» **Exercise**
Retype the data below word for word, leaving out the pictures.

» **Material for this exercise**
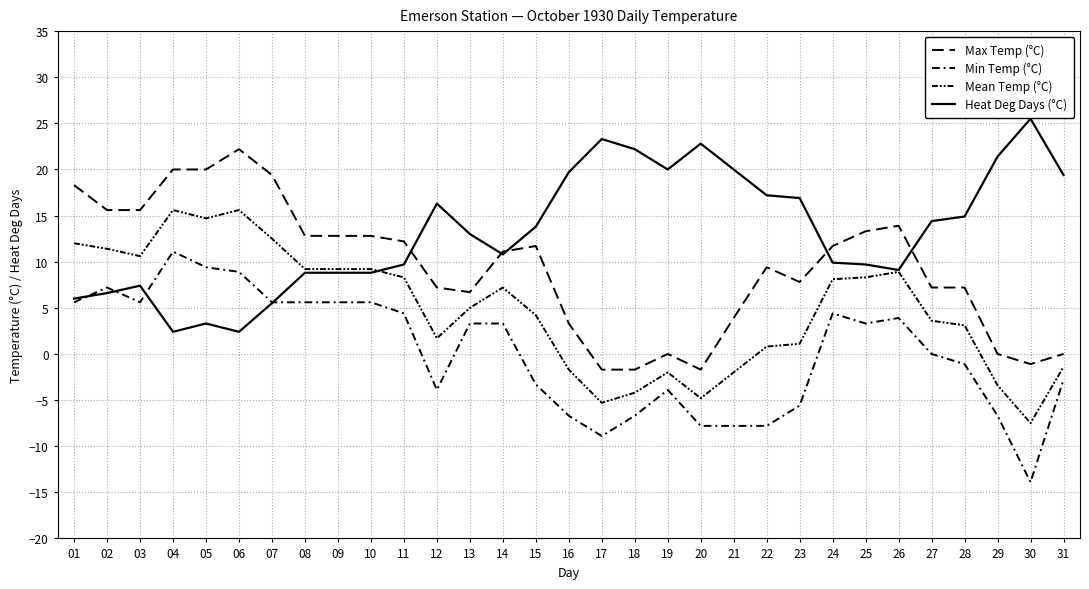

Does the chart display data point markers on the line(s)?

No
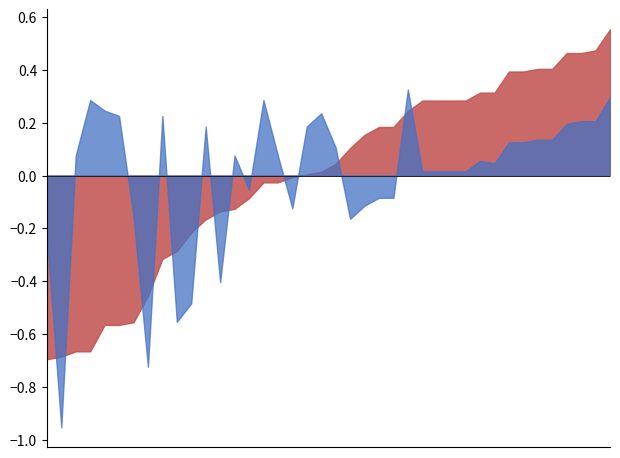

At which label does waterArea reach its minimum?

1992_08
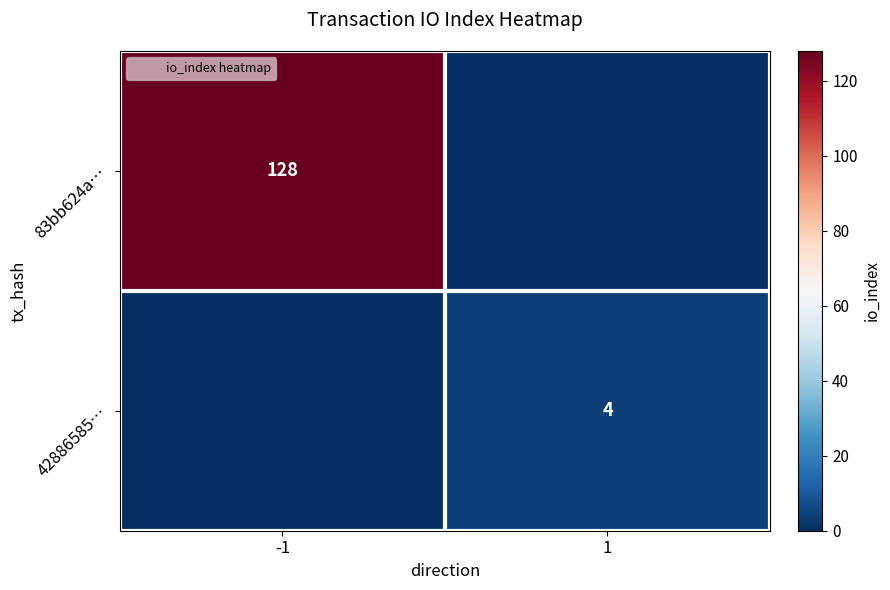

Between 1 and -1, which is larger?

-1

» **Answer box**
Does the chart display data point markers on the line(s)?

No

At which label does waterArea reach its minimum?

1992_08

Between 1 and -1, which is larger?

-1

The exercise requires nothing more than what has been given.